Records supplied:
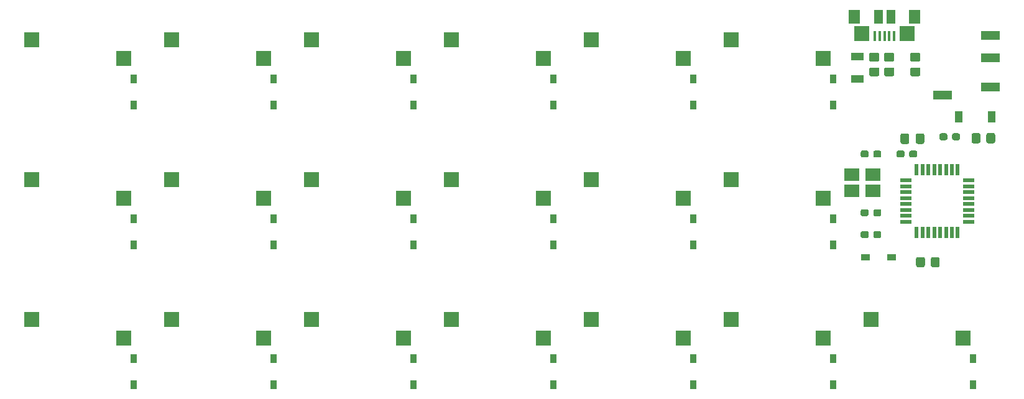
<source format=gbr>
G04 #@! TF.GenerationSoftware,KiCad,Pcbnew,(5.1.7)-1*
G04 #@! TF.CreationDate,2021-03-02T06:51:01+09:00*
G04 #@! TF.ProjectId,pisces,70697363-6573-42e6-9b69-6361645f7063,rev?*
G04 #@! TF.SameCoordinates,Original*
G04 #@! TF.FileFunction,Paste,Top*
G04 #@! TF.FilePolarity,Positive*
%FSLAX46Y46*%
G04 Gerber Fmt 4.6, Leading zero omitted, Abs format (unit mm)*
G04 Created by KiCad (PCBNEW (5.1.7)-1) date 2021-03-02 06:51:01*
%MOMM*%
%LPD*%
G01*
G04 APERTURE LIST*
%ADD10R,2.000000X2.000000*%
%ADD11R,0.950000X1.300000*%
%ADD12R,1.820000X1.060000*%
%ADD13R,2.100000X2.000000*%
%ADD14R,1.600000X1.900000*%
%ADD15R,0.400000X1.350000*%
%ADD16R,1.200000X1.900000*%
%ADD17R,1.600000X0.550000*%
%ADD18R,0.550000X1.600000*%
%ADD19R,2.100000X1.800000*%
%ADD20R,2.500000X1.200000*%
%ADD21R,1.100000X1.600000*%
%ADD22R,1.300000X0.950000*%
G04 APERTURE END LIST*
D10*
X139650000Y-44920000D03*
X152150000Y-47460000D03*
G36*
G01*
X158361500Y-60214500D02*
X158361500Y-60689500D01*
G75*
G02*
X158124000Y-60927000I-237500J0D01*
G01*
X157524000Y-60927000D01*
G75*
G02*
X157286500Y-60689500I0J237500D01*
G01*
X157286500Y-60214500D01*
G75*
G02*
X157524000Y-59977000I237500J0D01*
G01*
X158124000Y-59977000D01*
G75*
G02*
X158361500Y-60214500I0J-237500D01*
G01*
G37*
G36*
G01*
X160086500Y-60214500D02*
X160086500Y-60689500D01*
G75*
G02*
X159849000Y-60927000I-237500J0D01*
G01*
X159249000Y-60927000D01*
G75*
G02*
X159011500Y-60689500I0J237500D01*
G01*
X159011500Y-60214500D01*
G75*
G02*
X159249000Y-59977000I237500J0D01*
G01*
X159849000Y-59977000D01*
G75*
G02*
X160086500Y-60214500I0J-237500D01*
G01*
G37*
G36*
G01*
X157286500Y-68690500D02*
X157286500Y-68215500D01*
G75*
G02*
X157524000Y-67978000I237500J0D01*
G01*
X158124000Y-67978000D01*
G75*
G02*
X158361500Y-68215500I0J-237500D01*
G01*
X158361500Y-68690500D01*
G75*
G02*
X158124000Y-68928000I-237500J0D01*
G01*
X157524000Y-68928000D01*
G75*
G02*
X157286500Y-68690500I0J237500D01*
G01*
G37*
G36*
G01*
X159011500Y-68690500D02*
X159011500Y-68215500D01*
G75*
G02*
X159249000Y-67978000I237500J0D01*
G01*
X159849000Y-67978000D01*
G75*
G02*
X160086500Y-68215500I0J-237500D01*
G01*
X160086500Y-68690500D01*
G75*
G02*
X159849000Y-68928000I-237500J0D01*
G01*
X159249000Y-68928000D01*
G75*
G02*
X159011500Y-68690500I0J237500D01*
G01*
G37*
G36*
G01*
X170818000Y-57865000D02*
X170818000Y-58340000D01*
G75*
G02*
X170580500Y-58577500I-237500J0D01*
G01*
X169980500Y-58577500D01*
G75*
G02*
X169743000Y-58340000I0J237500D01*
G01*
X169743000Y-57865000D01*
G75*
G02*
X169980500Y-57627500I237500J0D01*
G01*
X170580500Y-57627500D01*
G75*
G02*
X170818000Y-57865000I0J-237500D01*
G01*
G37*
G36*
G01*
X169093000Y-57865000D02*
X169093000Y-58340000D01*
G75*
G02*
X168855500Y-58577500I-237500J0D01*
G01*
X168255500Y-58577500D01*
G75*
G02*
X168018000Y-58340000I0J237500D01*
G01*
X168018000Y-57865000D01*
G75*
G02*
X168255500Y-57627500I237500J0D01*
G01*
X168855500Y-57627500D01*
G75*
G02*
X169093000Y-57865000I0J-237500D01*
G01*
G37*
G36*
G01*
X165963000Y-57881500D02*
X165963000Y-58831500D01*
G75*
G02*
X165713000Y-59081500I-250000J0D01*
G01*
X165038000Y-59081500D01*
G75*
G02*
X164788000Y-58831500I0J250000D01*
G01*
X164788000Y-57881500D01*
G75*
G02*
X165038000Y-57631500I250000J0D01*
G01*
X165713000Y-57631500D01*
G75*
G02*
X165963000Y-57881500I0J-250000D01*
G01*
G37*
G36*
G01*
X163888000Y-57881500D02*
X163888000Y-58831500D01*
G75*
G02*
X163638000Y-59081500I-250000J0D01*
G01*
X162963000Y-59081500D01*
G75*
G02*
X162713000Y-58831500I0J250000D01*
G01*
X162713000Y-57881500D01*
G75*
G02*
X162963000Y-57631500I250000J0D01*
G01*
X163638000Y-57631500D01*
G75*
G02*
X163888000Y-57881500I0J-250000D01*
G01*
G37*
G36*
G01*
X158361500Y-71200000D02*
X158361500Y-71675000D01*
G75*
G02*
X158124000Y-71912500I-237500J0D01*
G01*
X157524000Y-71912500D01*
G75*
G02*
X157286500Y-71675000I0J237500D01*
G01*
X157286500Y-71200000D01*
G75*
G02*
X157524000Y-70962500I237500J0D01*
G01*
X158124000Y-70962500D01*
G75*
G02*
X158361500Y-71200000I0J-237500D01*
G01*
G37*
G36*
G01*
X160086500Y-71200000D02*
X160086500Y-71675000D01*
G75*
G02*
X159849000Y-71912500I-237500J0D01*
G01*
X159249000Y-71912500D01*
G75*
G02*
X159011500Y-71675000I0J237500D01*
G01*
X159011500Y-71200000D01*
G75*
G02*
X159249000Y-70962500I237500J0D01*
G01*
X159849000Y-70962500D01*
G75*
G02*
X160086500Y-71200000I0J-237500D01*
G01*
G37*
G36*
G01*
X164976000Y-60214500D02*
X164976000Y-60689500D01*
G75*
G02*
X164738500Y-60927000I-237500J0D01*
G01*
X164138500Y-60927000D01*
G75*
G02*
X163901000Y-60689500I0J237500D01*
G01*
X163901000Y-60214500D01*
G75*
G02*
X164138500Y-59977000I237500J0D01*
G01*
X164738500Y-59977000D01*
G75*
G02*
X164976000Y-60214500I0J-237500D01*
G01*
G37*
G36*
G01*
X163251000Y-60214500D02*
X163251000Y-60689500D01*
G75*
G02*
X163013500Y-60927000I-237500J0D01*
G01*
X162413500Y-60927000D01*
G75*
G02*
X162176000Y-60689500I0J237500D01*
G01*
X162176000Y-60214500D01*
G75*
G02*
X162413500Y-59977000I237500J0D01*
G01*
X163013500Y-59977000D01*
G75*
G02*
X163251000Y-60214500I0J-237500D01*
G01*
G37*
D11*
X58293000Y-53781500D03*
X58293000Y-50231500D03*
X58293000Y-69281500D03*
X58293000Y-72831500D03*
X58293000Y-91881500D03*
X58293000Y-88331500D03*
X96393000Y-50231500D03*
X96393000Y-53781500D03*
X96393000Y-72831500D03*
X96393000Y-69281500D03*
X115443000Y-50231500D03*
X115443000Y-53781500D03*
X115443000Y-72831500D03*
X115443000Y-69281500D03*
X115443000Y-91881500D03*
X115443000Y-88331500D03*
X134493000Y-69281500D03*
X134493000Y-72831500D03*
X134493000Y-91881500D03*
X134493000Y-88331500D03*
X153543000Y-69281500D03*
X153543000Y-72831500D03*
X153543000Y-88331500D03*
X153543000Y-91881500D03*
D12*
X156845000Y-50232500D03*
X156845000Y-47176500D03*
D13*
X163628000Y-44069500D03*
X157428000Y-44069500D03*
D14*
X164628000Y-41719500D03*
X156428000Y-41719500D03*
D15*
X159228000Y-44394500D03*
X159878000Y-44394500D03*
X160528000Y-44394500D03*
X161178000Y-44394500D03*
X161828000Y-44394500D03*
D16*
X161378000Y-41719500D03*
X159678000Y-41719500D03*
G36*
G01*
X161613001Y-49860000D02*
X160712999Y-49860000D01*
G75*
G02*
X160463000Y-49610001I0J249999D01*
G01*
X160463000Y-48909999D01*
G75*
G02*
X160712999Y-48660000I249999J0D01*
G01*
X161613001Y-48660000D01*
G75*
G02*
X161863000Y-48909999I0J-249999D01*
G01*
X161863000Y-49610001D01*
G75*
G02*
X161613001Y-49860000I-249999J0D01*
G01*
G37*
G36*
G01*
X161613001Y-47860000D02*
X160712999Y-47860000D01*
G75*
G02*
X160463000Y-47610001I0J249999D01*
G01*
X160463000Y-46909999D01*
G75*
G02*
X160712999Y-46660000I249999J0D01*
G01*
X161613001Y-46660000D01*
G75*
G02*
X161863000Y-46909999I0J-249999D01*
G01*
X161863000Y-47610001D01*
G75*
G02*
X161613001Y-47860000I-249999J0D01*
G01*
G37*
G36*
G01*
X159581001Y-47860000D02*
X158680999Y-47860000D01*
G75*
G02*
X158431000Y-47610001I0J249999D01*
G01*
X158431000Y-46909999D01*
G75*
G02*
X158680999Y-46660000I249999J0D01*
G01*
X159581001Y-46660000D01*
G75*
G02*
X159831000Y-46909999I0J-249999D01*
G01*
X159831000Y-47610001D01*
G75*
G02*
X159581001Y-47860000I-249999J0D01*
G01*
G37*
G36*
G01*
X159581001Y-49860000D02*
X158680999Y-49860000D01*
G75*
G02*
X158431000Y-49610001I0J249999D01*
G01*
X158431000Y-48909999D01*
G75*
G02*
X158680999Y-48660000I249999J0D01*
G01*
X159581001Y-48660000D01*
G75*
G02*
X159831000Y-48909999I0J-249999D01*
G01*
X159831000Y-49610001D01*
G75*
G02*
X159581001Y-49860000I-249999J0D01*
G01*
G37*
G36*
G01*
X172390000Y-58743001D02*
X172390000Y-57842999D01*
G75*
G02*
X172639999Y-57593000I249999J0D01*
G01*
X173340001Y-57593000D01*
G75*
G02*
X173590000Y-57842999I0J-249999D01*
G01*
X173590000Y-58743001D01*
G75*
G02*
X173340001Y-58993000I-249999J0D01*
G01*
X172639999Y-58993000D01*
G75*
G02*
X172390000Y-58743001I0J249999D01*
G01*
G37*
G36*
G01*
X174390000Y-58743001D02*
X174390000Y-57842999D01*
G75*
G02*
X174639999Y-57593000I249999J0D01*
G01*
X175340001Y-57593000D01*
G75*
G02*
X175590000Y-57842999I0J-249999D01*
G01*
X175590000Y-58743001D01*
G75*
G02*
X175340001Y-58993000I-249999J0D01*
G01*
X174639999Y-58993000D01*
G75*
G02*
X174390000Y-58743001I0J249999D01*
G01*
G37*
G36*
G01*
X166033500Y-74733999D02*
X166033500Y-75634001D01*
G75*
G02*
X165783501Y-75884000I-249999J0D01*
G01*
X165083499Y-75884000D01*
G75*
G02*
X164833500Y-75634001I0J249999D01*
G01*
X164833500Y-74733999D01*
G75*
G02*
X165083499Y-74484000I249999J0D01*
G01*
X165783501Y-74484000D01*
G75*
G02*
X166033500Y-74733999I0J-249999D01*
G01*
G37*
G36*
G01*
X168033500Y-74733999D02*
X168033500Y-75634001D01*
G75*
G02*
X167783501Y-75884000I-249999J0D01*
G01*
X167083499Y-75884000D01*
G75*
G02*
X166833500Y-75634001I0J249999D01*
G01*
X166833500Y-74733999D01*
G75*
G02*
X167083499Y-74484000I249999J0D01*
G01*
X167783501Y-74484000D01*
G75*
G02*
X168033500Y-74733999I0J-249999D01*
G01*
G37*
D10*
X44400000Y-44920000D03*
X56900000Y-47460000D03*
X56900000Y-66510000D03*
X44400000Y-63970000D03*
X44400000Y-83020000D03*
X56900000Y-85560000D03*
X75950000Y-47460000D03*
X63450000Y-44920000D03*
X75950000Y-66510000D03*
X63450000Y-63970000D03*
X63450000Y-83020000D03*
X75950000Y-85560000D03*
X95000000Y-47460000D03*
X82500000Y-44920000D03*
X82500000Y-63970000D03*
X95000000Y-66510000D03*
X82500000Y-83020000D03*
X95000000Y-85560000D03*
X101550000Y-44920000D03*
X114050000Y-47460000D03*
X114050000Y-66510000D03*
X101550000Y-63970000D03*
X101550000Y-83020000D03*
X114050000Y-85560000D03*
X133100000Y-47460000D03*
X120600000Y-44920000D03*
X133100000Y-66510000D03*
X120600000Y-63970000D03*
X133100000Y-85560000D03*
X120600000Y-83020000D03*
X152150000Y-66510000D03*
X139650000Y-63970000D03*
X139650000Y-83020000D03*
X152150000Y-85560000D03*
X158700000Y-83020000D03*
X171200000Y-85560000D03*
D17*
X163453500Y-64065500D03*
X163453500Y-64865500D03*
X163453500Y-65665500D03*
X163453500Y-66465500D03*
X163453500Y-67265500D03*
X163453500Y-68065500D03*
X163453500Y-68865500D03*
X163453500Y-69665500D03*
D18*
X164903500Y-71115500D03*
X165703500Y-71115500D03*
X166503500Y-71115500D03*
X167303500Y-71115500D03*
X168103500Y-71115500D03*
X168903500Y-71115500D03*
X169703500Y-71115500D03*
X170503500Y-71115500D03*
D17*
X171953500Y-69665500D03*
X171953500Y-68865500D03*
X171953500Y-68065500D03*
X171953500Y-67265500D03*
X171953500Y-66465500D03*
X171953500Y-65665500D03*
X171953500Y-64865500D03*
X171953500Y-64065500D03*
D18*
X170503500Y-62615500D03*
X169703500Y-62615500D03*
X168903500Y-62615500D03*
X168103500Y-62615500D03*
X167303500Y-62615500D03*
X166503500Y-62615500D03*
X165703500Y-62615500D03*
X164903500Y-62615500D03*
D19*
X158993500Y-63225500D03*
X156093500Y-63225500D03*
X156093500Y-65425500D03*
X158993500Y-65425500D03*
D20*
X174954000Y-44323000D03*
X174954000Y-47323000D03*
X174954000Y-51323000D03*
X168454000Y-52423000D03*
D21*
X170597000Y-55372000D03*
X175097000Y-55372000D03*
D11*
X77342999Y-50231500D03*
X77342999Y-53781500D03*
X77342999Y-72831500D03*
X77342999Y-69281500D03*
X77342999Y-88331500D03*
X77342999Y-91881500D03*
X96393000Y-91881500D03*
X96393000Y-88331500D03*
X134493000Y-50231500D03*
X134493000Y-53781500D03*
X153543000Y-50231500D03*
X153543000Y-53781500D03*
X172593000Y-91881500D03*
X172593000Y-88331500D03*
D22*
X157927500Y-74485500D03*
X161477500Y-74485500D03*
G36*
G01*
X164268999Y-46660000D02*
X165169001Y-46660000D01*
G75*
G02*
X165419000Y-46909999I0J-249999D01*
G01*
X165419000Y-47610001D01*
G75*
G02*
X165169001Y-47860000I-249999J0D01*
G01*
X164268999Y-47860000D01*
G75*
G02*
X164019000Y-47610001I0J249999D01*
G01*
X164019000Y-46909999D01*
G75*
G02*
X164268999Y-46660000I249999J0D01*
G01*
G37*
G36*
G01*
X164268999Y-48660000D02*
X165169001Y-48660000D01*
G75*
G02*
X165419000Y-48909999I0J-249999D01*
G01*
X165419000Y-49610001D01*
G75*
G02*
X165169001Y-49860000I-249999J0D01*
G01*
X164268999Y-49860000D01*
G75*
G02*
X164019000Y-49610001I0J249999D01*
G01*
X164019000Y-48909999D01*
G75*
G02*
X164268999Y-48660000I249999J0D01*
G01*
G37*
M02*

</source>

Task statement:
Taking the entries above, write out exactly each line from the one holding "G04 #@! TF.GenerationSoftware,KiCad,Pcbnew,(5.1.7)-1*" to the one holding "G04 Gerber Fmt", both included, and stop there.

Solution to this task:
G04 #@! TF.GenerationSoftware,KiCad,Pcbnew,(5.1.7)-1*
G04 #@! TF.CreationDate,2021-03-02T06:51:01+09:00*
G04 #@! TF.ProjectId,pisces,70697363-6573-42e6-9b69-6361645f7063,rev?*
G04 #@! TF.SameCoordinates,Original*
G04 #@! TF.FileFunction,Paste,Top*
G04 #@! TF.FilePolarity,Positive*
%FSLAX46Y46*%
G04 Gerber Fmt 4.6, Leading zero omitted, Abs format (unit mm)*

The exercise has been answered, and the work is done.